Scott sustained numerous injuries in the motorcycle crash, his mother said in an interview with CNN affiliate WCSC-TV
"He had some issues with his brain and he had two broken hips and (his) pelvis broke in half and his nose was broken," Vernita Scott Walker said in an interview with CNN affiliate WCSC-TV. "It caused him to stutter his words and sometimes he couldn't remember what he said."
Before the crash, niece Nayshondra Mercer told CNN affiliate WIS-TV, he was a security officer and had a good relationship with law enforcement.
"He didn't have any bad blood, so to speak, with law enforcement, because he actually worked alongside law enforcement," she said.
Scott worked security at the Eastridge Mall in Gastonia, North Carolina, from November 2014 to October 2015, according to Robert Barringer, the mall's head of security.
"He did as he was told" during his shifts, Barringer said.
As he settled into life in Charlotte, Scott often read as he waited for his son's school bus, according to his mother. And there was one book in particular he treasured: the Quran.
"He loved to read that book," she said.
Differing accounts
Police and Scott's family offered different accounts of the lead-up to Tuesday's shooting.
In a Facebook Live video that circulated widely after the shooting, daughter Lyric Scott -- who said she did not see the shooting -- said her father was reading a book when he was shot and accused police of targeting him because of his race and of planting evidence.
"They shot my daddy 'cause he's black," she said. "He was sitting in his car reading a mother******* book. So they shot him. That's what happened."
Police have said they never found a book at the scene but did find a gun. A lawyer for Scott's family told reporters Thursday that Scott did not own a gun or regularly carry one.
"We still don't know if there was or was not a gun even there," attorney Justin Bamberg said.
After viewing police videos of the shooting, Bamberg said it's impossible to tell what -- if anything -- Scott is holding in his hands.
In the cell phone video released by Scott's family, his wife is heard telling police her husband doesn't have a gun as officers tell him to drop one.
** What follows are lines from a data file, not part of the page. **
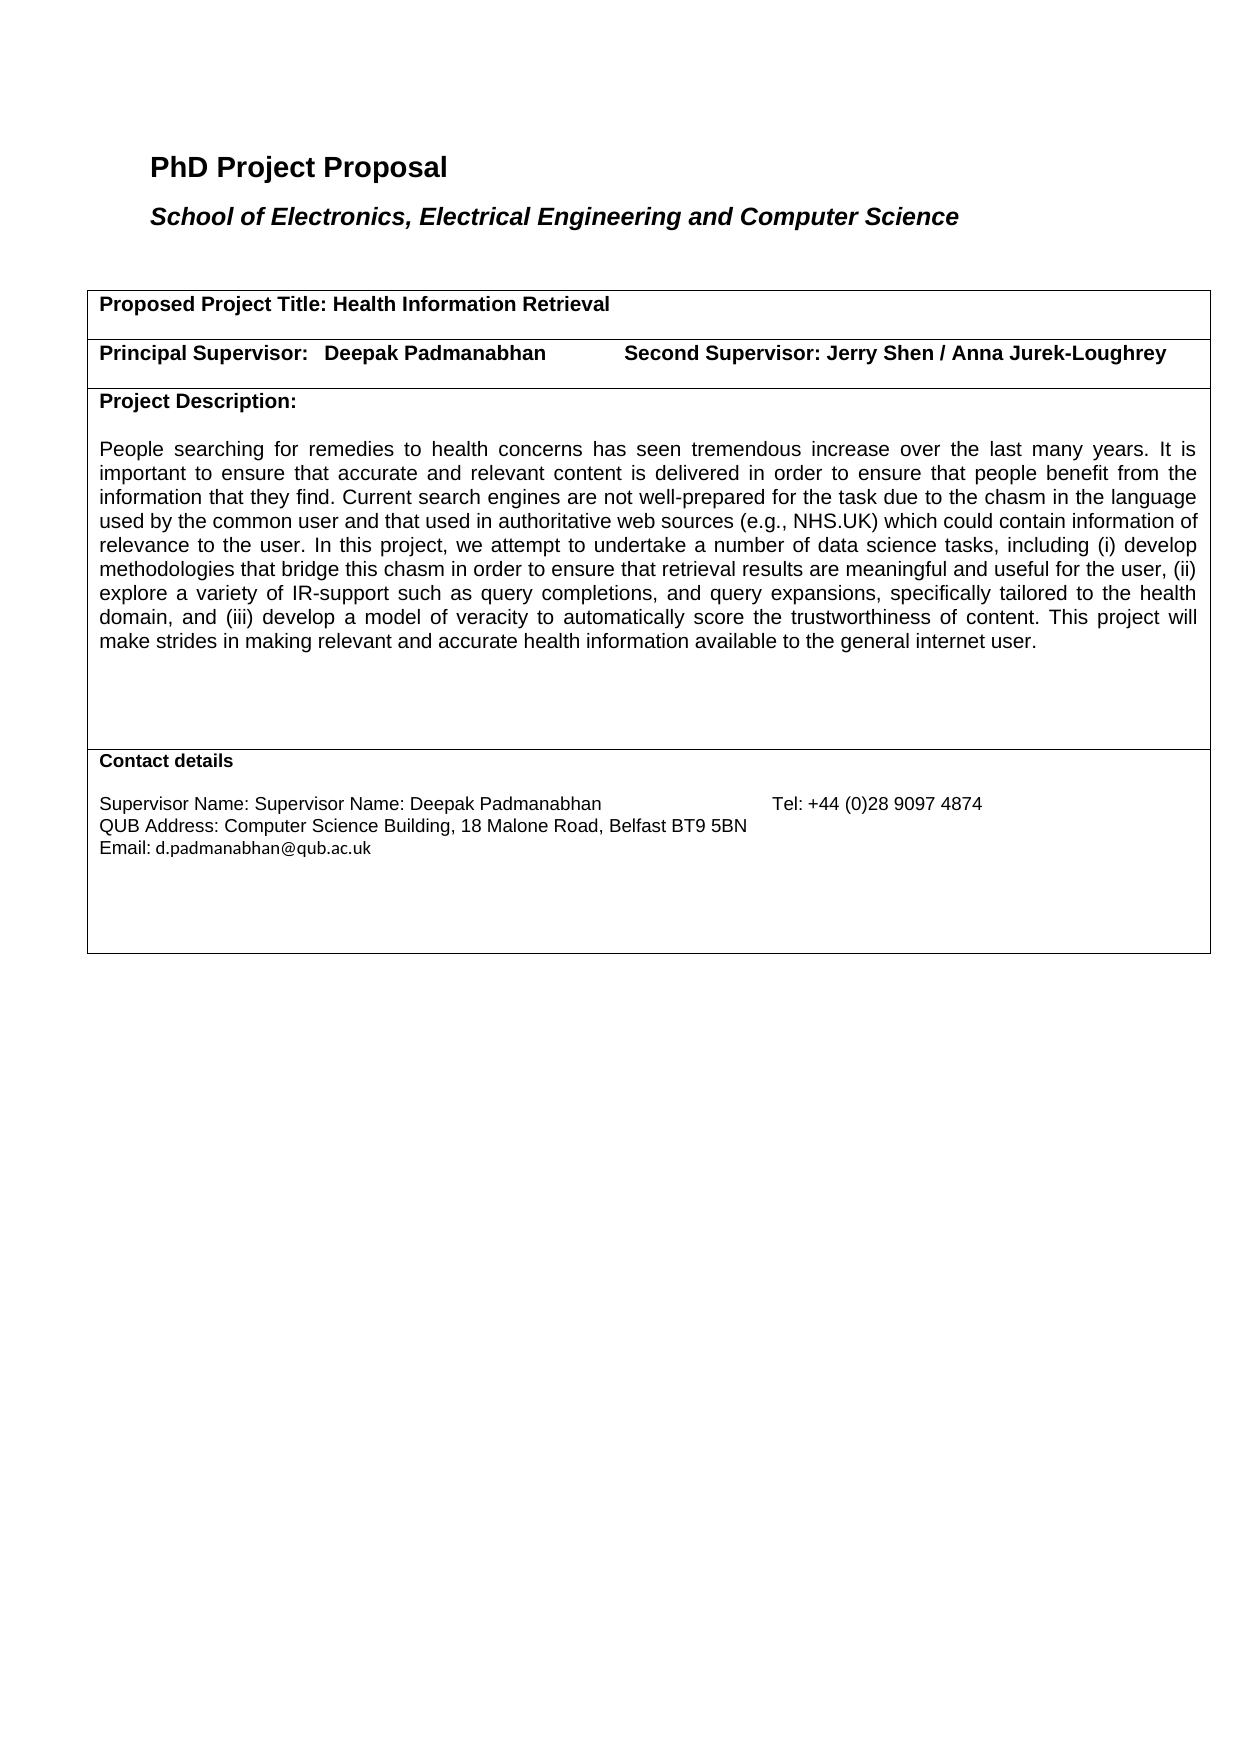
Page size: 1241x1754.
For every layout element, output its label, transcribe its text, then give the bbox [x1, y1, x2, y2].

table_cell Project Description: People searching for remedies to health concerns has seen tremendous increase over the last many years. It is important to ensure that accurate and relevant content is delivered in order to ensure that people benefit from the information that they find. Current search engines are not well-prepared for the task due to the chasm in the language used by the common user and that used in authoritative web sources (e.g., NHS.UK) which could contain information of relevance to the user. In this project, we attempt to undertake a number of data science tasks, including (i) develop methodologies that bridge this chasm in order to ensure that retrieval results are meaningful and useful for the user, (ii) explore a variety of IR-support such as query completions, and query expansions, specifically tailored to the health domain, and (iii) develop a model of veracity to automatically score the trustworthiness of content. This project will make strides in making relevant and accurate health information available to the general internet user. [88, 389, 1210, 749]
table_cell Contact details Supervisor Name: Supervisor Name: Deepak Padmanabhan Tel: +44 (0)28 9097 4874 QUB Address: Computer Science Building, 18 Malone Road, Belfast BT9 5BN Email: d.padmanabhan@qub.ac.uk [88, 750, 1210, 952]
table_header Proposed Project Title: Health Information Retrieval [88, 291, 1210, 339]
table_cell Principal Supervisor: Deepak Padmanabhan Second Supervisor: Jerry Shen / Anna Jurek-Loughrey [88, 340, 1210, 388]
text PhD Project Proposal [150, 150, 1090, 183]
text School of Electronics, Electrical Engineering and Computer Science [150, 202, 1090, 231]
Officials have not responded to CNN's requests for information about whom the gun was registered to or when it was obtained.
Under North Carolina law, Scott would have been prohibited from owning firearms or ammunition because he had been convicted of a violent felony.
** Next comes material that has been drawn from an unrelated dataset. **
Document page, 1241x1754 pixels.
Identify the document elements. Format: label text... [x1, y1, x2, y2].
When he was 30, in 2003, a Bexar County, Texas, grand jury indicted him on charges of aggravated assault with a deadly weapon and evading arrest with a vehicle after Scott allegedly shot a man the previous year. Scott pleaded no contest and was sentenced to more than eight years in prison after his 2005 conviction.
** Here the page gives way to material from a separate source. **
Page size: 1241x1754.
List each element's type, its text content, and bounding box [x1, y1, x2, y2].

He was released in April 2011, Robert Hurst with the Texas Department of Criminal Justice told CNN.
Scott's mother told WCSC that her son's past run-ins with the law have nothing to do with this case.
'My family is devastated'
In a statement released after the shooting, Scott's wife described him as a "loving husband, father, brother and friend who will be deeply missed every day."
"My family is devastated," Rakeyia Scott said, calling for calm and saying that the family would offer more information about her husband in the near future.
At a press conference Thursday, the family's attorney said they'd hoped to attend the briefing but still found it too emotionally difficult to speak out publicly.
"This family is grieving the loss of someone they care very deeply about. And honestly, this family has questions, and they deserve answers," Bamberg said.
On her cell phone, Vernita Scott Walker keeps listening to the last voicemail her son left for her.
It came at 2:22 p.m. on the day he was shot, she told WCSC.
It's quick and hard to hear; it sounds like he could be saying his own name before the phone cuts out. She told the CNN affiliate Thursday that she thinks her son called her after he was shot.
"He just wanted me to know that it was him," she said.